### TASK DETAILS
The expected answer comprises all lines from the entries that contain the string "granularity".

Data extracted from a collection:
+ + + + +
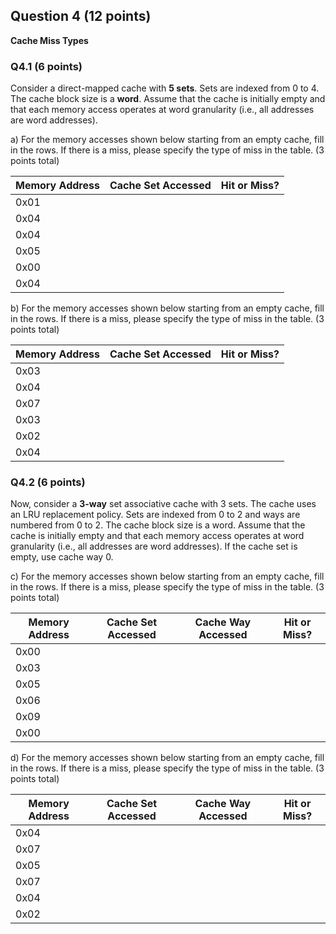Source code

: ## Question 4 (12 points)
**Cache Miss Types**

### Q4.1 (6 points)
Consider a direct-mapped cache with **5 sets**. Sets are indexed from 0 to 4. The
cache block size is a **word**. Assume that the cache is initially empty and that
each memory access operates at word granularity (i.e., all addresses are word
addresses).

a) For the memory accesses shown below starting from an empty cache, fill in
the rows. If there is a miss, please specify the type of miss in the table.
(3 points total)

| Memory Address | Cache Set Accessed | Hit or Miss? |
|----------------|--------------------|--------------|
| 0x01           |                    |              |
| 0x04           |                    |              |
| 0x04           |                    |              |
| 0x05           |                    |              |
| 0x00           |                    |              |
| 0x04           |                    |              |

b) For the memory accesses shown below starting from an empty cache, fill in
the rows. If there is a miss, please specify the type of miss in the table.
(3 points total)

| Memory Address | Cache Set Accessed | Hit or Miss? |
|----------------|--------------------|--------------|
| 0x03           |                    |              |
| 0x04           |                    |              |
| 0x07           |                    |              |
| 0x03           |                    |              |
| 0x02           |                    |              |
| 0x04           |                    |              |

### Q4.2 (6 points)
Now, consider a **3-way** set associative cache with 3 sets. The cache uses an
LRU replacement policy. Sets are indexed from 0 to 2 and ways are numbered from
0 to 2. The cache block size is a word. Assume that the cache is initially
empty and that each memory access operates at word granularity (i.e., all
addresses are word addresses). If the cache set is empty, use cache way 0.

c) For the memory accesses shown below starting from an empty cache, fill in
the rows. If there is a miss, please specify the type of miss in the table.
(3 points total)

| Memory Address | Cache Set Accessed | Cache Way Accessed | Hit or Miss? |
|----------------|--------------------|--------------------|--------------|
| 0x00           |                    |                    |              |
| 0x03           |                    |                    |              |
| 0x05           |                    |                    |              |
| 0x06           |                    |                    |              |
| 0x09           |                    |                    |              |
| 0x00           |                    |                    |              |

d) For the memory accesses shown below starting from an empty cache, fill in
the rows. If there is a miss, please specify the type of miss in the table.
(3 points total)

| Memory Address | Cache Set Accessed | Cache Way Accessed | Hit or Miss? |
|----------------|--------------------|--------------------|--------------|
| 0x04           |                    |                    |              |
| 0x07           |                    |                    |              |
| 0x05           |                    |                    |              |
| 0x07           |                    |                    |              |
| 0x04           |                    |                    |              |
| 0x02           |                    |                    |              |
+ + + + +
### WRITTEN RESPONSE
each memory access operates at word granularity (i.e., all addresses are word
empty and that each memory access operates at word granularity (i.e., all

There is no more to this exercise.